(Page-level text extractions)
*****

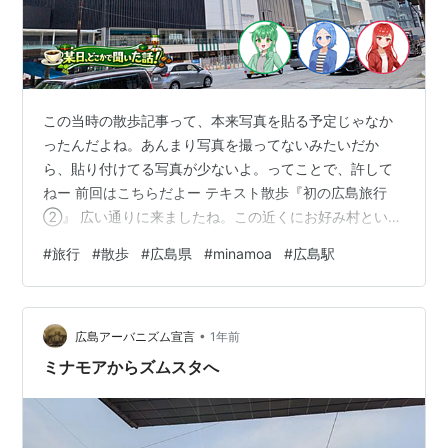
この当時の散歩記事って、本来写真を貼る予定じゃなか
ったんだよね。あんまり写真を撮ってないみたいだか
ら、貼り付けてる写真が少ないよ。ってことで、許して
ねー 前回はこちらだよー テキスト散歩『初の広島旅行
②』 広い通りに来ましたね。この近くにお好み村とい
う、お好み焼きが食べれるお店が集まる場所があるみた
#
旅行
#
散歩
#
広島県
#
minamoa
#
広島駅
いです そうねぇ、広島県に来たならお好み焼きが食べた
かったのよ。でも……ねぇ 冬風 そうなんですよ。昨日あ
ることがありましてね…… 昨日、夕方──。 お好み焼き屋
•
どもー、未虎ちゃん居るかい？ お、冬風ちゃんと小永光
広島アーバニズム宣言
1年前
さんも来てんだね～ お好み焼き屋のおっちゃんではない
ミナモアからズムスタへ
か。休憩か？ お好み焼き屋 そう…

*****

• _Task objective_
An exact transcription of the records above is needed, with no pictures included.

• _Response to the task_
この当時の散歩記事って、本来写真を貼る予定じゃなか
ったんだよね。あんまり写真を撮ってないみたいだか
ら、貼り付けてる写真が少ないよ。ってことで、許して
ねー 前回はこちらだよー テキスト散歩『初の広島旅行
②』 広い通りに来ましたね。この近くにお好み村とい
う、お好み焼きが食べれるお店が集まる場所があるみた
#
旅行
#
散歩
#
広島県
#
minamoa
#
広島駅
いです そうねぇ、広島県に来たならお好み焼きが食べた
かったのよ。でも……ねぇ 冬風 そうなんですよ。昨日あ
ることがありましてね…… 昨日、夕方──。 お好み焼き屋
•
どもー、未虎ちゃん居るかい？ お、冬風ちゃんと小永光
広島アーバニズム宣言
1年前
さんも来てんだね～ お好み焼き屋のおっちゃんではない
ミナモアからズムスタへ
か。休憩か？ お好み焼き屋 そう…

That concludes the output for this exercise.